New York (USA): autorizzata Class action contro noto social network

di Maurizio Gardenal, Avvocato, Carlotta Colace, Dottoressa, Studio legale internazionale Gardenal & Associati di Milano
Articolo pubblicato su “Diritto 24″, rubrica del Sole24Ore.com, 25 gennaio 2016

Il 29 dicembre 2015 la United States District Court – Southern District of New York ha pubblicato una pronuncia sul caso “In Re: F., Inc., IPO Securities and Derative Litigation – Case No. 12-md-2389-RWS” (cfr. link della pronuncia: clicca qui ) concedendo la certificazione di class action – ai sensi della Rule 23 del Federal Rule of Civil Procedure (cfr. link con testo della normativa: clicca qui ) – alle cause avviate da gruppi di investitori di un noto social network ( di seguito anche ” la società ” ) con le quali costoro contestavano a quest’ultimo di non avere esposto chiaramente nel mese di maggio 2012, nell’ambito dell’offerta pubblica iniziale – Initial Public Offer – le previsioni inerenti alle proiezioni di crescita della società.

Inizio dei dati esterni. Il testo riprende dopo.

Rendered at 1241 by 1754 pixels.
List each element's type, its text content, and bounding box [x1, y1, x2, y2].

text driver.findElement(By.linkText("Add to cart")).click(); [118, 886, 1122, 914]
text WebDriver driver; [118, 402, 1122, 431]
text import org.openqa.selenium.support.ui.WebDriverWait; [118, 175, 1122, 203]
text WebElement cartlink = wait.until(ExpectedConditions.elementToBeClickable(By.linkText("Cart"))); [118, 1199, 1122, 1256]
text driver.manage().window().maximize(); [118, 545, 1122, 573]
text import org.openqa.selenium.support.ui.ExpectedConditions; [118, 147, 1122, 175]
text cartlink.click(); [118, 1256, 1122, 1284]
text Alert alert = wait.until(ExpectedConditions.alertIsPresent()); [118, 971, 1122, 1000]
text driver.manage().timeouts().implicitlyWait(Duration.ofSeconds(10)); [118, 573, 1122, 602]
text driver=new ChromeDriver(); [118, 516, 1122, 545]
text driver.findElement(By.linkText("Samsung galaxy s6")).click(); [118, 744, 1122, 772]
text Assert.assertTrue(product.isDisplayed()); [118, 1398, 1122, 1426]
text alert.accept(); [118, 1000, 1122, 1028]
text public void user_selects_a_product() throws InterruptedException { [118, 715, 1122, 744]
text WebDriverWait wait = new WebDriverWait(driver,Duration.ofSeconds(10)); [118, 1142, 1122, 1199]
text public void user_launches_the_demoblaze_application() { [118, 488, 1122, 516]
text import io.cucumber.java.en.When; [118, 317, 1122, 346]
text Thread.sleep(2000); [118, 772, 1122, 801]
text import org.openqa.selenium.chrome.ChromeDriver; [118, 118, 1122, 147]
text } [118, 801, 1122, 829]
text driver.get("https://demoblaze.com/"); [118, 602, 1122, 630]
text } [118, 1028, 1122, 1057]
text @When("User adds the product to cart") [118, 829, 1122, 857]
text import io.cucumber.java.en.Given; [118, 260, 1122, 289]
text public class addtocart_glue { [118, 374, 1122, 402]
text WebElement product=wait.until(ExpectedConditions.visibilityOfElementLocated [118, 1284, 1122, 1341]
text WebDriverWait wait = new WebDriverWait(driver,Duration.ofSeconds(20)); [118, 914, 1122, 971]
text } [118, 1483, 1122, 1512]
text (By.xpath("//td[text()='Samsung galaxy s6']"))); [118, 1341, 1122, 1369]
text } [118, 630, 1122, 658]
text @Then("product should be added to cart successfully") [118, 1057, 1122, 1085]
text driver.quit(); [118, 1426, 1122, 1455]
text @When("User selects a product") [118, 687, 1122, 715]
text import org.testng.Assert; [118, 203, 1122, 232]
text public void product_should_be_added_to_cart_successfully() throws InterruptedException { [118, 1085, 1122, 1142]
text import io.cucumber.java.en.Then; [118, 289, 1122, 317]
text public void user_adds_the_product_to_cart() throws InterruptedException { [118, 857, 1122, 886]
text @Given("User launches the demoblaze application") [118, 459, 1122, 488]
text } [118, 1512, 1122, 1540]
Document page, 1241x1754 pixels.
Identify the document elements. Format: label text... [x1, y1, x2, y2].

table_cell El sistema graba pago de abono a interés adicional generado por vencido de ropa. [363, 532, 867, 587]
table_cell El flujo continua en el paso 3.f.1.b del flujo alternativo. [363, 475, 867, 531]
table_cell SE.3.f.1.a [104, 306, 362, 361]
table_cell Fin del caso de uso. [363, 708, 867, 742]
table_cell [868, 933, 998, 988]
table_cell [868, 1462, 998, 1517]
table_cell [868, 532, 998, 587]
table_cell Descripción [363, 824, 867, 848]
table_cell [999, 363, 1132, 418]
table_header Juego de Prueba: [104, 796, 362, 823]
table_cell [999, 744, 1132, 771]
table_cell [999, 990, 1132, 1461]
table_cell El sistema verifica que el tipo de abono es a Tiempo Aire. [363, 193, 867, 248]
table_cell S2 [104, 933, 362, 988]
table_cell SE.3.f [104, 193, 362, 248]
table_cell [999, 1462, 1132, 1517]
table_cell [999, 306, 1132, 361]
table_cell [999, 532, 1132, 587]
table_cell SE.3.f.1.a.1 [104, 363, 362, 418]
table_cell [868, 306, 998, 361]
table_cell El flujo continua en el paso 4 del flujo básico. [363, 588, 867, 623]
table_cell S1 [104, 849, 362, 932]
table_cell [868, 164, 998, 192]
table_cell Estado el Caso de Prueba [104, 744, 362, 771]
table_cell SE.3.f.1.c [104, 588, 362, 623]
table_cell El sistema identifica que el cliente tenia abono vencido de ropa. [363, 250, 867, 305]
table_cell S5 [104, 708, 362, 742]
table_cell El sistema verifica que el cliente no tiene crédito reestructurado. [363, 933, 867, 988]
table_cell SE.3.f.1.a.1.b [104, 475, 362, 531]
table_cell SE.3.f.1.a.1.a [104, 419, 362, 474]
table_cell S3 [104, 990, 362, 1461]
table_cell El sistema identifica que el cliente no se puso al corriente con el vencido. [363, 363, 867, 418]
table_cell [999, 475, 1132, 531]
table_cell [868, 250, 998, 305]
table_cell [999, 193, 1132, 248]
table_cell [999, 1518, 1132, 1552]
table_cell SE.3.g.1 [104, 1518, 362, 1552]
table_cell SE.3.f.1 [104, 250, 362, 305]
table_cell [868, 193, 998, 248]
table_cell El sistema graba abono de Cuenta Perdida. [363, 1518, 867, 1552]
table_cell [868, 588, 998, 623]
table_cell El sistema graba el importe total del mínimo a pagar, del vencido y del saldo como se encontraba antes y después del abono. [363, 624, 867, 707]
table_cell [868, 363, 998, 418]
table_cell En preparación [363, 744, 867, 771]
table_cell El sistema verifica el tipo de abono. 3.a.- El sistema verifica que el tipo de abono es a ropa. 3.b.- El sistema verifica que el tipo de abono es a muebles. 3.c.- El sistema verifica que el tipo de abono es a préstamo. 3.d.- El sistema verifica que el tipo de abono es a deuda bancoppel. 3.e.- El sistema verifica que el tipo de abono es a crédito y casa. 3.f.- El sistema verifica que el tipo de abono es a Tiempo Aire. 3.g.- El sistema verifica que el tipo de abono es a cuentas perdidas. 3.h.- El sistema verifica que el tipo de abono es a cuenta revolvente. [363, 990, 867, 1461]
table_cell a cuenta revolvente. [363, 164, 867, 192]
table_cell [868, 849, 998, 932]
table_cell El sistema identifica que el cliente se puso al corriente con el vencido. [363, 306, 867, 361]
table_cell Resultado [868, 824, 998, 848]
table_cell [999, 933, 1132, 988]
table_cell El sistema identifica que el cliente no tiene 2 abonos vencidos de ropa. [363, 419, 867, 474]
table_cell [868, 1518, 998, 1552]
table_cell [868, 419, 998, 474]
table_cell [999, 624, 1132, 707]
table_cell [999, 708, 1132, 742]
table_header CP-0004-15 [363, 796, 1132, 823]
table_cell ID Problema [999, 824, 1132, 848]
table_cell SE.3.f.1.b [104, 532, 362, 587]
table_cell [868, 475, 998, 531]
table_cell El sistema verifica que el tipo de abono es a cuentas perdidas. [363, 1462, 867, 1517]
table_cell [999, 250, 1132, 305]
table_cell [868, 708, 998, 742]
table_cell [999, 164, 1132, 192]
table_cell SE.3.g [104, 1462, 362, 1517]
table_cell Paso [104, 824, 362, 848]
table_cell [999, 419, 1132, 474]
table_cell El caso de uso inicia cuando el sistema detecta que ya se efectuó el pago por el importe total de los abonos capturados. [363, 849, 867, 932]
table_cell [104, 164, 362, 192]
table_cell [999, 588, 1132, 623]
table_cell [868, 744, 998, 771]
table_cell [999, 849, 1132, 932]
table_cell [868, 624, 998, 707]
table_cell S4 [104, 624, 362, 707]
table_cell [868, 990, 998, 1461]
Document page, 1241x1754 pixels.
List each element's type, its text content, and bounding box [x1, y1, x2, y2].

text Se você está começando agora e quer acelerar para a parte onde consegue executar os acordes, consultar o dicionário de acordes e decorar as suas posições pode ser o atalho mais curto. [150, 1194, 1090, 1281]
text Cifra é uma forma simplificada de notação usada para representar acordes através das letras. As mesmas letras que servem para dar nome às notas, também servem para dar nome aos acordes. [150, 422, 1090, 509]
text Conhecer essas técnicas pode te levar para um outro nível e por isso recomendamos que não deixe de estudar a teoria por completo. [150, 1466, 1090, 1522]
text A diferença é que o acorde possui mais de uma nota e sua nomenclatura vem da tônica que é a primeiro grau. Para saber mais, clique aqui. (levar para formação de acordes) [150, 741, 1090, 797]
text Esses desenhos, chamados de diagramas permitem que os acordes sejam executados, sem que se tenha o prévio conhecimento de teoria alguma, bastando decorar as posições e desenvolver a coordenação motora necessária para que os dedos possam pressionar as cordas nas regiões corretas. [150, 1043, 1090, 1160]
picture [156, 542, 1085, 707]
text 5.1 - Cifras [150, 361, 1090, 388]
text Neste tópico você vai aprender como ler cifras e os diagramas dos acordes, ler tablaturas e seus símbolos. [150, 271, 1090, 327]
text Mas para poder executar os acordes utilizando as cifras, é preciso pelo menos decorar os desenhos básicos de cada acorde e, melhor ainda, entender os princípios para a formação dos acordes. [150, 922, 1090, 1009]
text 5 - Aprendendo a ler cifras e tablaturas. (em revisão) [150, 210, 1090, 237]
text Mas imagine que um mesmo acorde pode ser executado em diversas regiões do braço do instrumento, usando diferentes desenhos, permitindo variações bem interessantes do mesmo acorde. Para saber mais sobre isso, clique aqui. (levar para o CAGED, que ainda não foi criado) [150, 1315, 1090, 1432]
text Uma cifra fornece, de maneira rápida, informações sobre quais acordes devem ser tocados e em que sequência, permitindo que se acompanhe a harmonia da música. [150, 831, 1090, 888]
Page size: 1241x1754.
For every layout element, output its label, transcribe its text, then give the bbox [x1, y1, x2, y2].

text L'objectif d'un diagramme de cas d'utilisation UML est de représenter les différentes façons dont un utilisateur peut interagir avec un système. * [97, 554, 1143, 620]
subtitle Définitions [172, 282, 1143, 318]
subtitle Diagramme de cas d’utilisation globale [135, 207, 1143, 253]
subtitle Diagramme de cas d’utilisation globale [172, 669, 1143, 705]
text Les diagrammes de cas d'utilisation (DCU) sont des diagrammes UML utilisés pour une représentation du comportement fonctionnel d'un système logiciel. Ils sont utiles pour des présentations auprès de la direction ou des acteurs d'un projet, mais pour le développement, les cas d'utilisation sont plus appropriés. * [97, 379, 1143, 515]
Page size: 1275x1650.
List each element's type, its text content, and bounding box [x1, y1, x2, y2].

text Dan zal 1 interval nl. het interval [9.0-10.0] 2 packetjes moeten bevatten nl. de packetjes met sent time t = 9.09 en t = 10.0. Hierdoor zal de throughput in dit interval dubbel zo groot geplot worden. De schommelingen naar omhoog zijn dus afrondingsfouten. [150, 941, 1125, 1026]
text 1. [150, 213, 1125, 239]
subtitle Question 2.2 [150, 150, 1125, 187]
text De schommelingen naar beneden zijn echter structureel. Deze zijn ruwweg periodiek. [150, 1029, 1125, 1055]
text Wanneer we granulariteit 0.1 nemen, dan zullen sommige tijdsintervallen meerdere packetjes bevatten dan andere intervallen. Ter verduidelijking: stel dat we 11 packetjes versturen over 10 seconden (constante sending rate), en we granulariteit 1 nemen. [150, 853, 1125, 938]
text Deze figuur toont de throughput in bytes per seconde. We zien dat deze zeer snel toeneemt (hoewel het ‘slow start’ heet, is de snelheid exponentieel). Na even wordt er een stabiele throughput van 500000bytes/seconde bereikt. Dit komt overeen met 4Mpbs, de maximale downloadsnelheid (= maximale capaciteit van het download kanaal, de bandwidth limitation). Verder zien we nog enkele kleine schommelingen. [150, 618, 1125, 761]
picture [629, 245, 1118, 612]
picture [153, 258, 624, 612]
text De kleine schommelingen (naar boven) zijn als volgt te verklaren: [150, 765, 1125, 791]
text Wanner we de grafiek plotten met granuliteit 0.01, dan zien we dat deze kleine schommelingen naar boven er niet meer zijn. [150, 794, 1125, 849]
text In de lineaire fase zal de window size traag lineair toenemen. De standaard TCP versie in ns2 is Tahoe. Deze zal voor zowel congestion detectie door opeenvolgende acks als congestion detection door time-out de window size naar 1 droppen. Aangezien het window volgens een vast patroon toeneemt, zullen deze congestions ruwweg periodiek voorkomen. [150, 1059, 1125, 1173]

Accordando tale certificazione, la Corte statunitense ha inteso riconoscere agli investitori ricorrenti la facoltà di proseguire nelle proprie azioni giudiziarie come “gruppo” in virtù dell’istituto della class action.
Giova precisare che la certificazione in parola è stata concessa dalla Corte distrettuale statunitense, riunendo in class action le singole azioni instaurate dagli investitori, sul presupposto che si tratti di un caso “di straordinaria portata” oltre al fatto che le singole vertenze evidenziano problematiche pressoché identiche.
Il social network ha proposto appello avanti la Corte Federale di Appello di Manhattan contro la pronuncia del 29 dicembre 2015, con richiesta che gli investitori proseguano le proprie rivendicazioni in maniera individuale, senza, quindi, essere riunite in class action, come invece disposto.
Al fine di meglio comprendere le doglianze insorte nei confronti del social network si osserva che il 18 maggio 2012 la società ha pubblicato la propria offerta pubblica iniziale, sulla base della quale sono state esposte al pubblico degli investitori le proiezioni di crescita dell’impresa e le aspettative di fatturato degli anni a venire nonché il prezzo per ogni singola azione che veniva fissato a 38 USD. Con tale offerta la società faceva il suo ingresso nel mercato azionario, vendendo circa 421 milioni di azioni e ottenendo così un ricavo pari a circa 16 miliardi USD.
Pochi mesi dopo la pubblicazione dell’offerta pubblica iniziale, il 4 settembre 2012, il valore delle singole azioni del colosso del web è crollato a 17,55 USD. Tale pesante ribasso sembrerebbe ricondursi alla “migrazione” nell’utilizzo del social network dal computer fisso al telefono cellulare: i principale effetti di ciò sono stati – invero – la riduzione degli spazi pubblicitari e la relativa diminuzione dei ricavi, dal momento che l’ammontare delle pubblicità presenti sull’applicazione per cellulari è nettamente inferiore rispetto a quello che si rileva accedendo dal computer fisso.
Nella descritta situazione, gli investitori lamentano alla società di non avere chiaramente indicato nelle proiezioni disposte nell’offerta pubblica iniziale il pericolo di una netta variazione nel prezzo delle azioni e nel fatturato societario.
Inutile dire che la società ha interesse a scongiurare la class action che, per le modalità “collettive” che la contraddistinguono, potrebbe generare l’adesione di un numero molto elevato anche di piccoli azionisti moltiplicando l’entità complessiva della richiesta risarcitoria.
Il tema, che ha una valenza significativa potendo interessare più in generale il più ampio contesto dei social network, resta aperto in pendenza dell’appello.